The Air Force has fully implemented its new syllabus for training pilots, Undergraduate Pilot Training (UPT), formerly known as “UPT 2.5,” the head of the service’s flying training enterprise said recently.
But more tweaks might be coming, Maj. Gen. Clark Quinn, the commander of the 19th Air Force, part of Air Education and Training Command, said in an Aug. 22 briefing with reporters.
Quinn took on the job several months ago and now oversees everything from UPT; formal training units; training programs for air battle managers and weapons directors; Air Force Academy Airmanship; and survival, evasion, resistance, and escape (SERE).
UPT 2.5 has been the most high-profile change to Air Force flying training in several years. With an increased emphasis on self-paced learning, virtual reality, artificial intelligence, and increased simulator time, the revamped syllabus also made a major change in granting wings to pilots after they finished initial pilot training on the T-6 Texan II, but before they completed advanced training on either the T-38 Talon or T-1 Jayhawk.
“Getting the wings at the T-6s, I’ve answered several questions, maybe not from the press, but concerns that we’re potentially giving wings early,” Quinn acknowledged. “If you looked at just the historic examples of attrition rates, after the T-6 phase of training, the attrition rates are really, really low in the Air Force in both the T-1 and T-38,” at around 1 to 2 percent.
“The way that I assessed that is, for all intents and purposes, even under the old program before we revised the T-6 syllabus, you were largely a pilot at that point and then just continued on to a little bit more specialized training in either a mobility platform or a fighter platform. And we’re just recognizing that now, instead of holding the wings away from you for another four or six months waiting for you to finish that, we recognize you’re a pilot at the completion of the T-6.”
Critics of UPT 2.5 had been concerned that the syllabus relied too much on simulators and cut back on actual flying hours. But Quinn and other 19th Air Force officials said they added flying hours as part of the new syllabus, in addition to taking advantage of the immersive technology now available.
“A lot of folks think that as we’ve modified pilot training, it was a lot of reductions,” Quinn said. “But we’ve actually added a lot of those virtual and immersive training hours, some of which are self-paced. So instead of the way that I did it and some of my other peers 30 years ago, which was sitting in a chair with a piece of cardboard taped to the wall, you’re actually sitting in something that looks like a cockpit with a VR headset on and actually just chair flying, for lack of a better term, in a much higher fidelity chair and actually able to see and do some things.”
UPT hasn’t been the only part of training that’s changed.
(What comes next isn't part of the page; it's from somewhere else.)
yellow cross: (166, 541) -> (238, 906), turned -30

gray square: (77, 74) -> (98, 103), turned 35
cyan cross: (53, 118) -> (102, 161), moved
Earlier this year, the 19th Air Force introduced a new Fighter Bomber Fundamentals (F/BF) course, combining the T-38 Undergraduate Training and Introduction to Fighter Fundamental classes.
“The initial F/BF, if you press me on it, I’ll tell you it’s really just taking two different syllabus and connecting them together,” Quinn said. “It’s not a huge refinement. It’s not a huge leap in technology. It’s a first step. And what [our team is] going to do will be that second and third step to actually make it better and longer lasting.”
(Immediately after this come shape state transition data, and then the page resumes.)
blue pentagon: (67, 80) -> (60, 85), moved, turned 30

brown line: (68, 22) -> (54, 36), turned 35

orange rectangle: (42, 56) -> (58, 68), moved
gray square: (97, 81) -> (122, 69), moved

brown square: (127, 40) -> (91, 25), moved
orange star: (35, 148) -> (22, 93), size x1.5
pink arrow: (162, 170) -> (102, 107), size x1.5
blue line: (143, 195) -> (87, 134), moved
It’s too soon to draw any conclusions from the new F/BF course, Quinn said. To an extent, the same is true for the new Undergraduate Pilot Training. Officials say they haven’t seen any dropoff in performance, but Quinn said it will take several years to understand the results of the change fully.
“I would say to get a full assessment, probably five years,” he said. “And that gives enough time for that initial cadre and a couple of other cadres that graduated that way to get not only through their formal training unit, but to get into their [operations] unit. Because we will do graduation surveys. The formal training unit does a graduation survey. Then a year later, we reach out to the gaining operations unit to say, ‘Hey, how are these folks doing?’”
But the syllabus does not need to be frozen in place until then.
“We can make immediate changes,” said Quinn. “I’m not saying we’re going to wait five years to make an adjustment. So as soon as we see things that we can do better. I don’t want to just say hey, this is the syllabus, we’re not going to touch it again.”